By Nicola Negri
Ryoko Ono - alto saxophone, voice
Rogier Smal - drums, percussion
Sometimes, musicians active in opposite parts of the globe and playing in different musical genres can meet and immediately form a strong connection, based on a shared passion for improvisation and that rare instinctive understanding that sparks the best moments in free music, and their meeting suddenly sounds inevitable.
This is the case with Ryoko Ono, a saxophonist from Nagoya active in various musical styles and collaborating, among others, with Tatsuya Yoshida in the Sax Ruins duo, and Rogier Smal, an Amsterdam-based percussionist who has worked with diverse musicians like Marshall Allen and Eugene Chadbourne. After a chance encounter in Japan, they decided to meet again in Europe to record together and further develop what must have been an electrifying first meeting. The results are the nine improvisations contained in this CD, jointly released by Jvtlandt and Toztizok Zoundz.
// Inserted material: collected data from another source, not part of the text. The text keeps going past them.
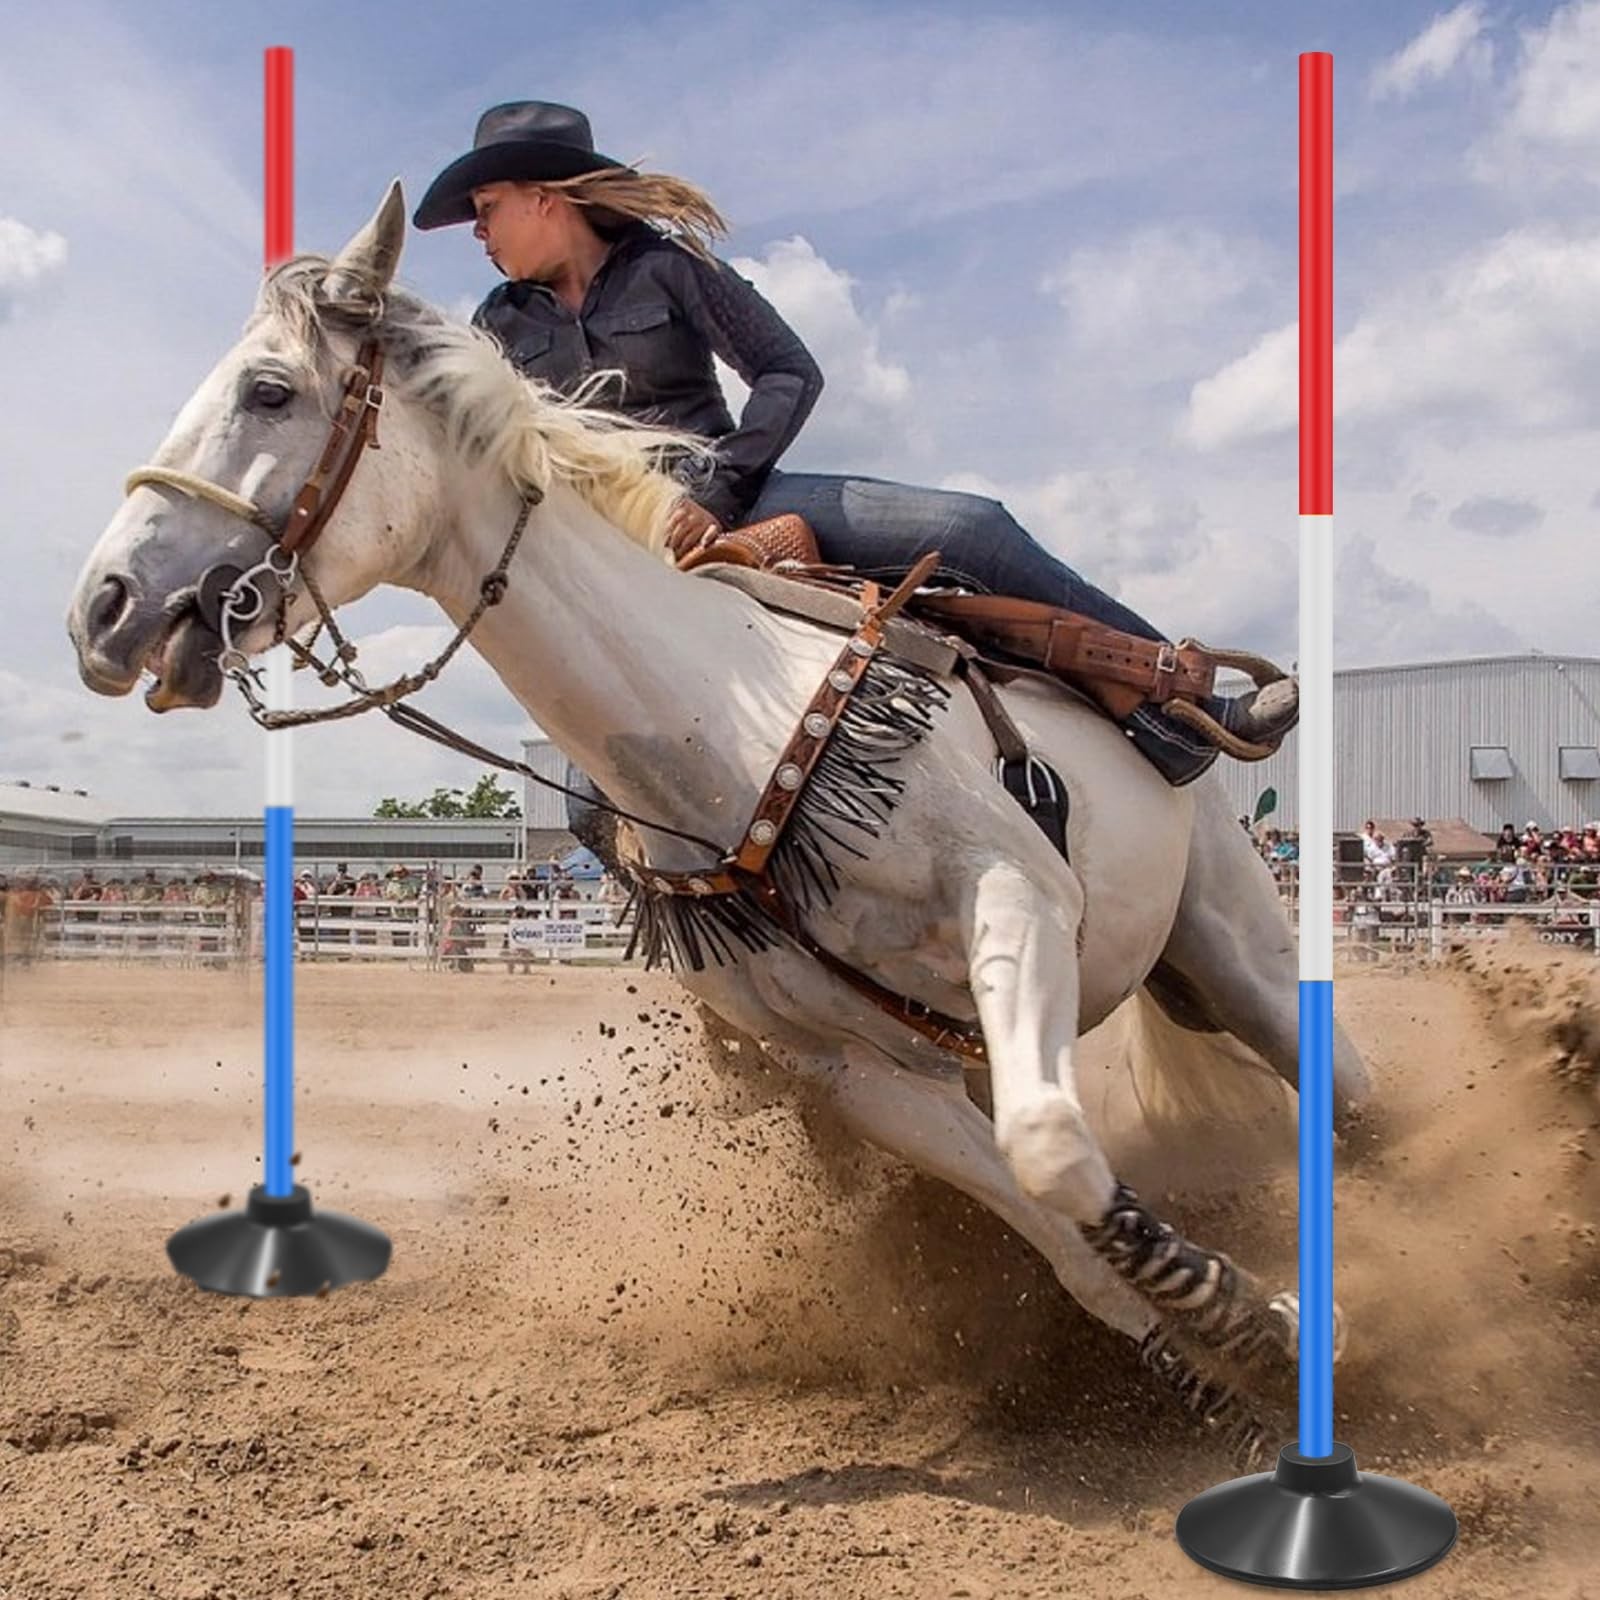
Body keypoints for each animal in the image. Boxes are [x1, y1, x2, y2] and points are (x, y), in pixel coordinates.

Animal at [67, 184, 1373, 1450]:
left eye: (270, 390)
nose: (102, 608)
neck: (736, 728)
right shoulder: (862, 1073)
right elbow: (1057, 1217)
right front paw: (1218, 1350)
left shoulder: (1019, 899)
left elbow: (1054, 1145)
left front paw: (1257, 1313)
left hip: (1236, 944)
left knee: (1345, 1100)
The record starts with a blast: “Untitled 1” is an implacable sonic assault of blazing saxophone lines and thunderous drums in a flexible frame of gradual stops and sudden accelerations. The impact is breathtaking, and the track exemplifies the spirit that pervades the whole record, with Ono moving with striking dexterity around a myriad of melodic and rhythmic ideas, while Smal works on different percussive colors and precisely placed accents, modulating his muscular approach in a continuous open exchange with the saxophone. The instrumental quality of the musicians is impressive – from Ono's winding free-bop phrasing and unorthodox vocabulary to Smal's nuanced delivery and choice of timbres – but technique is never an end in itself, and is always used to shape and enrich the spontaneousness of a tight improvisational dialogue. The album is built on a variety of different strategies, always keeping the music firmly planted in its free jazz roots but developing the pieces with a clever compositional logic, mostly dispensing with thematic hooks but adding a meaningful dimension to each tune by other means, like the metal percussions of “Untitled 3”, Ono’s quirky vocalizing on “Untitled 4” or her circular breathing excursions on “Untitled 8”.
Consistently excellent from start to finish, this record is an astonishing debut by a powerful new improvisational unit, and nothing less than a revelation – an exhilarating musical world of telepathic interplay, fresh ideas and instrumental virtuosity.